In 2012, the NDP introduced Bill C-475. This bill would have added online data protection standards to federal legislation that are similar to those in Quebec's personal information protection act. Quebec's data protection standards would have been applied to all federally registered organizations and to organizations with customers and users in Quebec. The Conservatives opposed our bill, and now they have introduced a watered-down version of the same bill.

The NDP believes that Canada needs to require mandatory reporting of the loss or breach of personal information based on objective criteria, as proposed in Bill C-475. The NDP also wants to remove the provisions from Bill S-4 that allow organizations to disclose personal information to other organizations without the consent of Canadians and without a warrant.

In order to truly protect Canadians' privacy, deterrents should be put in place to encourage or force private companies to abide by Canadian laws.
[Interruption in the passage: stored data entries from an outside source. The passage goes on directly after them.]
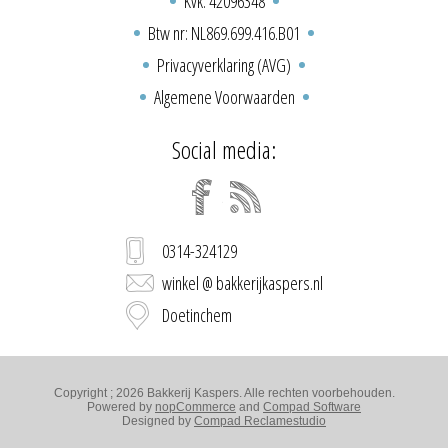
Kvk: 42096348
Btw nr: NL869.699.416.B01
Privacyverklaring (AVG)
Algemene Voorwaarden
Social media:
0314-324129
winkel @ bakkerijkaspers.nl
Doetinchem
Copyright ; 2026 Bakkerij Kaspers. Alle rechten voorbehouden.
Powered by
nopCommerce
and
Compad Software
Designed by
Compad Reclamestudio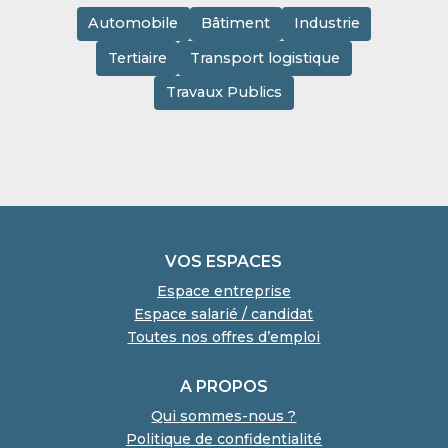
Automobile
Bâtiment
Industrie
Tertiaire
Transport logistique
Travaux Publics
VOS ESPACES
Espace entreprise
Espace salarié / candidat
Toutes nos offres d’emploi
A PROPOS
Qui sommes-nous ?
Politique de confidentialité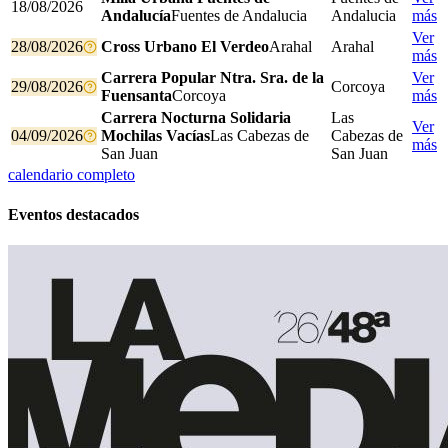
18/08/2026
Andalucía
Fuentes de Andalucia
Andalucia
más
Ver
28/08/2026
Cross Urbano El Verdeo
Arahal
Arahal
más
Carrera Popular Ntra. Sra. de la
Ver
29/08/2026
Corcoya
Fuensanta
Corcoya
más
Carrera Nocturna Solidaria
Las
Ver
04/09/2026
Mochilas Vacías
Las Cabezas de
Cabezas de
más
San Juan
San Juan
calendario completo
Eventos destacados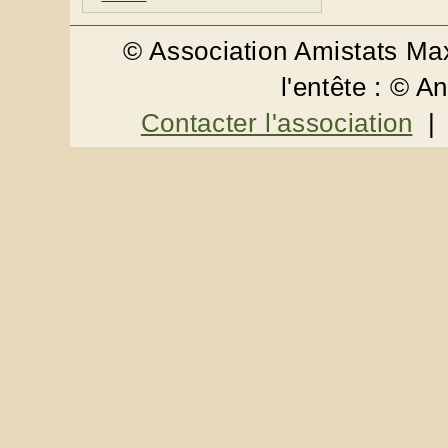
© Association Amistats M
l'entête : © 
Contacter l'association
That is what the NDP is proposing, and we hope that the government will listen to us in committee, because that is what we are asking for. We think we need to get to the point, and that is why we are here. If this is not done properly, we would certainly need a committee of independent experts. As I said, I think the solution is there, but as we have seen too often, the Conservative government cuts corners and we end up with something like this.

I will now take questions.

Digital Privacy ActGovernment Orders

5:50 p.m.

NDP

Charmaine Borg NDP Terrebonne—Blainville, QC

Mr. Speaker, I congratulate my colleague on her excellent speech, which really highlighted the different problems with this bill.

I would like to hear her thoughts, because she said that the government could have taken advantage of the opportunity afforded by Bill S-4 to correct the flaws in the Personal Information Protection and Electronic Documents Act, known as PIPEDA, which allow for a parallel system in which government agencies can simply ask Internet service providers to provide information on customers, such as their IP address. I would like her to talk some more about that and explain why it is important to correct these flaws in order to put an end to that non-consensual parallel system that has no oversight and no transparency.

Digital Privacy ActGovernment Orders

5:55 p.m.

NDP

Annick Papillon NDP Québec, QC

Mr. Speaker, that is exactly it. There are no warrants, and there is no oversight or transparency.

Canadians do not like people tinkering with their privacy. It makes no sense and, quite frankly, it is unacceptable. Bill S-4 is not designed to correct the existing deficiencies. The bill contains measures that would increase warrantless access to the information of telecommunications company subscribers, for example. That is shameful and it makes no sense. We have seen some cases of abuse recently in the news. Do we want Canada to go in that direction by letting anyone do anything with the personal information that defines our life? What would be our recourse as Canadian citizens if that were to happen?

Identity theft is a reality, and this information can circulate and be used. Even the government has lost information. At some point, we have to be aware of what we are doing. I think that in light of the fact that this is being done without a warrant, without oversight and without any kind of protection, Canadians have a reason to be concerned. That is why we are sounding the alarm.